Der Bergbau wurde in Griechenland schon sehr früh 601 fachmännisch betrieben: alte Weihetäfelchen zeigen bereits, wie nackte Bergarbeiter beim Licht einer Deckenlampe Stufen ins Gestein brechen und in großen Öfen Metalle läutern. Gleichwohl war die Technik, an modernen Arbeitsweisen gemessen, das ganze Altertum hindurch sehr unvollkommen und nur durch die Billigkeit der Sklavenarbeit gewinnbringend. Gold gab es im eigentlichen Griechenland sehr wenig, reichlicher in Thrakien und Kleinasien. Das bedeutendste Silberbergwerk war das berühmte laurische im südlichen Attika, das zwar Staatseigentum, aber an Private in Erbpacht gegeben war, die außer einer einmaligen Kaufsumme jährlich ein Vierundzwanzigstel des Ertrags entrichten mußten; doch stand es nur während des fünften Jahrhunderts in voller Blüte, zur Zeit Xenophons hatte seine Ergiebigkeit schon merklich abgenommen. Größere Kupfergruben gab es nur bei Chalkis auf Euboia (das wahrscheinlich von diesem Metall, chalkos, seinen Namen hat). Eisenerzlager dagegen an vielen Orten, besonders in Lakonien, dessen Helme und Schwerter, Bohrer und Meißel, Äxte und Sicheln auch außerhalb des Peloponnes begehrt waren. Doch hat das Eisen im Altertum niemals annähernd die Rolle gespielt wie in der neueren Zeit; Gußeisen war überhaupt unbekannt. Das Blei hingegen fand bereits eine überraschend mannigfache Verwendung: zu Gewölbeklammern und Wasserleitungsrohren, Kriegsschleudern und Schiffsloten, Büchsen und Urnen, Schreibgerät und Eßgeschirr, ja sogar schon zu falschen Würfeln und Spielsoldaten: Bleivergiftungen scheinen daher nichts Seltenes gewesen zu sein. Das Messing läßt sich erst für die Zeit des absinkenden Altertums mit Sicherheit agnoszieren; bei den früheren Bezeichnungen weiß man nie, ob es sich nicht um eine Verwechslung mit Bronze handelt; auch heute noch werden diese beiden Legierungen sehr oft durcheinandergeworfen.

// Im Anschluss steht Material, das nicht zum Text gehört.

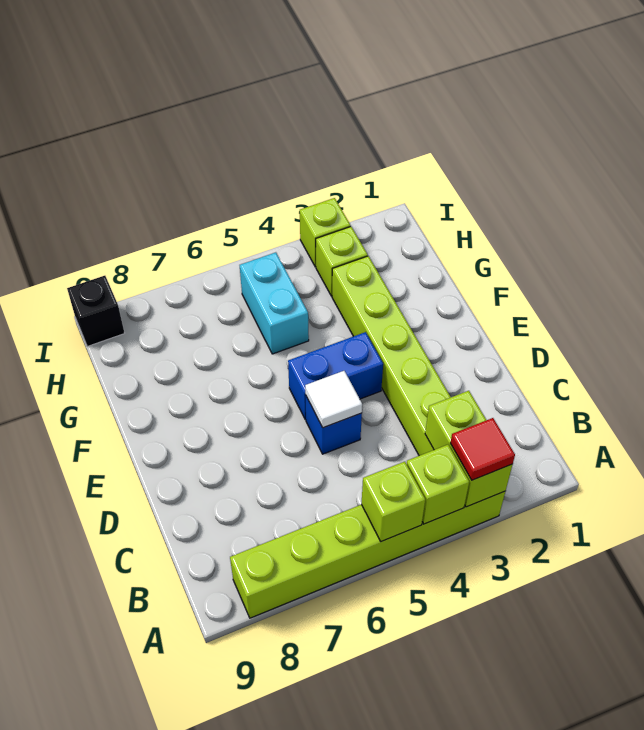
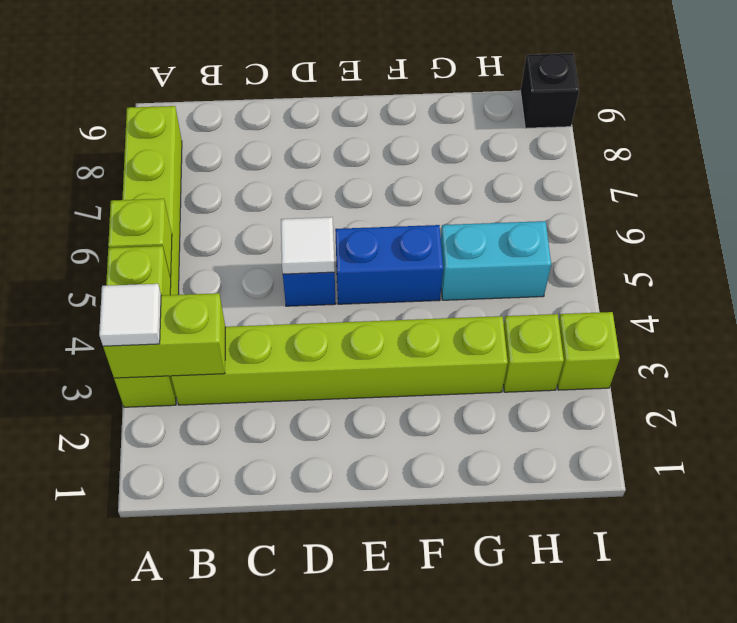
red tile A3 level 3 -> white tile A3 level 3
blue brick E4:E5 level 1 -> blue brick E5:F5 level 1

An Marmor denkt jedermann sofort, wenn man von Griechenland redet. In der Tat ist die ganze Ostseite der Halbinsel 602 sehr reich an diesem Gestein, das sich durch seine Schönheit, Bildsamkeit und Dauerhaftigkeit von Anfang an der künstlerischen Bearbeitung empfahl. Es ist in gewissem Sinne ebenfalls ein Geschöpf der griechischen Sonne, indem diese ihm jenen warmen Ton verlieh, durch den die Bildwerke förmlich zu leben schienen. Die beiden berühmtesten Sorten waren der goldschimmernde pentelische aus den Lagern am Brilessos und der schneeweiße parische, der fast die ganze Insel aufbaut: noch heute werden auf Paros alle Häuser und sogar die Mauern aus Marmor errichtet. Auf Naxos gab es außerdem Schmirgelbrüche, die das vorzüglichste Material zum Schärfen des Eisens und Schneiden der Steine lieferten, weshalb dort zum erstenmal jene Balken und Ziegel aus Marmor erzeugt worden sein sollen, die einen so herrlichen Schmuck aller griechischen Tempel bilden. Das Glas hingegen hat in der griechischen Baukunst nicht die geringste Verwendung gefunden und war in der klassischen Zeit kaum vom Hörensagen bekannt; keinerlei farbiges Getäfel brach das Licht und wehrte dem Wind. Dies ist sehr merkwürdig, da doch bei den nächsten Nachbarn der Griechen, den Ägyptern und Phöniziern, Glasuren der verschiedensten Arten etwas ganz Gewöhnliches waren und auch die Perser bereits aus Gläsern tranken. Man sieht hieran, daß »Kulturberührungen« nicht eine so ausschlaggebende Bedeutung haben, wie gemeinhin angenommen wird. Erfindungen nützen gar nichts, wenn nicht das Interesse dazukommt. Das Glas sagte den Griechen offenbar nichts.